The gravest threat to Antarctica, Abdel-Motaal says, is climate change that is melting the continent’s ice layer. Having registered the lowest temperature ever recorded in 1983—nearly minus 89 degrees centigrade—last year a record warm temperature of 14.8 degrees centigrade was hit. “We don’t know and we can’t tell whether the temperature rise that we’re seeing in the Antarctic peninsula is due to natural climate variability or man-made global warming,” explains Abdel-Motaal. “However, what is clear and what cannot be contested is the fact that the temperature is rising.” The precise reasons for rising temperatures are difficult to measure, particularly in Antarctica, where a large hole in the ozone layer must also be taken into consideration. Abdel-Motaal says that if the entire west Antarctic ice shelf melts, it could lead to a four- to six-meter rise in the global sea level with catastrophic consequences such as the destruction of ecosystems and flooding of entire regions.

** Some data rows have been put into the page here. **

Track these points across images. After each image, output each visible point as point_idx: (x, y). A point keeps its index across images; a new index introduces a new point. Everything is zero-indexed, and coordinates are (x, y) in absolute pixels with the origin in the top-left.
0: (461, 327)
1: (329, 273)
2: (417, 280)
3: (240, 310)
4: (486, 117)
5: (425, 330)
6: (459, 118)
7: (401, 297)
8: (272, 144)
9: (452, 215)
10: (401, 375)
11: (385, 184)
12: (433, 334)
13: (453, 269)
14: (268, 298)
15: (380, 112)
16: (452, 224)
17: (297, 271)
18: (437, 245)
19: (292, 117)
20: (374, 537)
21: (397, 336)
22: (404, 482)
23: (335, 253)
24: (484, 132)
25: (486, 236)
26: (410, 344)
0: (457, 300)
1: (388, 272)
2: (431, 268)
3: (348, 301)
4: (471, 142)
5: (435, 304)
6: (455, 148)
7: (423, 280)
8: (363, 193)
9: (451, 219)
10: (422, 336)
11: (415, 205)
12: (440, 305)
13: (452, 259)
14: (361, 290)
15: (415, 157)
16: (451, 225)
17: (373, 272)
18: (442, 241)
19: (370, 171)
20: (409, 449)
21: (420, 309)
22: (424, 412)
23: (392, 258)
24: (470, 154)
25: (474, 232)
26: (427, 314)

Abdel-Motaal supports the 2015 Paris Agreement on climate change. The accord pledges to control the rate of average global temperature rise, decrease damaging effects of climate change, promote development of technology with low greenhouse gas emissions, and provide economic incentives to help realize these goals. Abdel-Motaal argues that failure to stem climate change could have dramatic consequences for Antarctica itself, too: besides destroying the continent’s ice layer, it could spur large-scale human migration to the continent and accelerate a race to exploit mineral resources. “Forces are coming together that are likely to renew the battle for Antarctica,” she warns. Abdel-Motaal believes there is a misconception that the Antarctic Treaty brought peace, when in fact rapidly changing global dynamics will soon leave the continent exceptionally vulnerable.

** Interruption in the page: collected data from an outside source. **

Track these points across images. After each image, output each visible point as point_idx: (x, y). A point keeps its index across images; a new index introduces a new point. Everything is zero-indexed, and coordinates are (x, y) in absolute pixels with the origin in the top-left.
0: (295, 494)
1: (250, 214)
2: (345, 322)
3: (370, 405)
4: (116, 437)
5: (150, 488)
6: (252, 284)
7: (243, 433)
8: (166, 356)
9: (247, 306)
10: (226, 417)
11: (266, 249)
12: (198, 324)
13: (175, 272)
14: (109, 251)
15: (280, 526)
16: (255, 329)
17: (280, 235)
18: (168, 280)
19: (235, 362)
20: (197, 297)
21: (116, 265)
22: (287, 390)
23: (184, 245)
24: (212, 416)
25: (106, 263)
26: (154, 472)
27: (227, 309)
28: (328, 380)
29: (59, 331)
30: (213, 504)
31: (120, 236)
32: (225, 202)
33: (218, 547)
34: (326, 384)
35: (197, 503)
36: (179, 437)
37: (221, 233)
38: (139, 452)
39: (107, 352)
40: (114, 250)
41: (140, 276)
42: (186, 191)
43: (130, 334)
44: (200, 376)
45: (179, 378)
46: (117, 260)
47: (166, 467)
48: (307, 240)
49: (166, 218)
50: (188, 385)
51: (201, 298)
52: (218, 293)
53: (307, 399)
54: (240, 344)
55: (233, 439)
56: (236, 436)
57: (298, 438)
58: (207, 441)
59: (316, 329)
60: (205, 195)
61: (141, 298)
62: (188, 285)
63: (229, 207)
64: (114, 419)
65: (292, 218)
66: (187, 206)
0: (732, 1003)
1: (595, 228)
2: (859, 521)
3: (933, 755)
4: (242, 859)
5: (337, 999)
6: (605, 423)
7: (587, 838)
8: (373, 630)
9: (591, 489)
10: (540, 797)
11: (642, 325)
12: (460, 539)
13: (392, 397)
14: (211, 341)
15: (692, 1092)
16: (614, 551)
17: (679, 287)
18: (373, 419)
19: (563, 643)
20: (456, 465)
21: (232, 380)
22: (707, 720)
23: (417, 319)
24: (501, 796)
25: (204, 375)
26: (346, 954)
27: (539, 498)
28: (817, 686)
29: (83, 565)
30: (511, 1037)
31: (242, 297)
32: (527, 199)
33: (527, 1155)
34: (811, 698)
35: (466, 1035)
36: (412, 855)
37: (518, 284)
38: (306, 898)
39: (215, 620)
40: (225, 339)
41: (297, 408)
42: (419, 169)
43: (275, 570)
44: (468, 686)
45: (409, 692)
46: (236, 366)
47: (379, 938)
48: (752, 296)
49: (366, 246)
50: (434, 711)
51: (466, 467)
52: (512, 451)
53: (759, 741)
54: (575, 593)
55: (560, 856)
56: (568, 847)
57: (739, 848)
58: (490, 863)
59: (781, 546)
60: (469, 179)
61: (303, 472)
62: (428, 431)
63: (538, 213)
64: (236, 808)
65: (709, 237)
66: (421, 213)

Abdel-Motaal, a former deputy chief of staff at the World Trade Organization who holds a master’s degree in sociology from the American University in Cairo, offers a proposal to bring order to Antarctica’s future. It is based on the Svalbard Treaty of 1920, which granted Norway sovereignty over the Svalbard archipelago in the Arctic Ocean and also granted treaty signatories rights to mineral resources and commercial fishing. Abdel-Motaal proposes that Antarctica be divided along similar lines among Antarctic Treaty signatories into sovereign territories, which could in turn enforce stricter environmental protection regulations. “There is nothing worse for the environment than to have a no man’s land,” Abdel-Motaal says. The ultimate aim, she adds, is equity in utilizing earth’s last frontier: “The resources of the continent are part of the common heritage of mankind and nobody should be allowed to monopolize them.”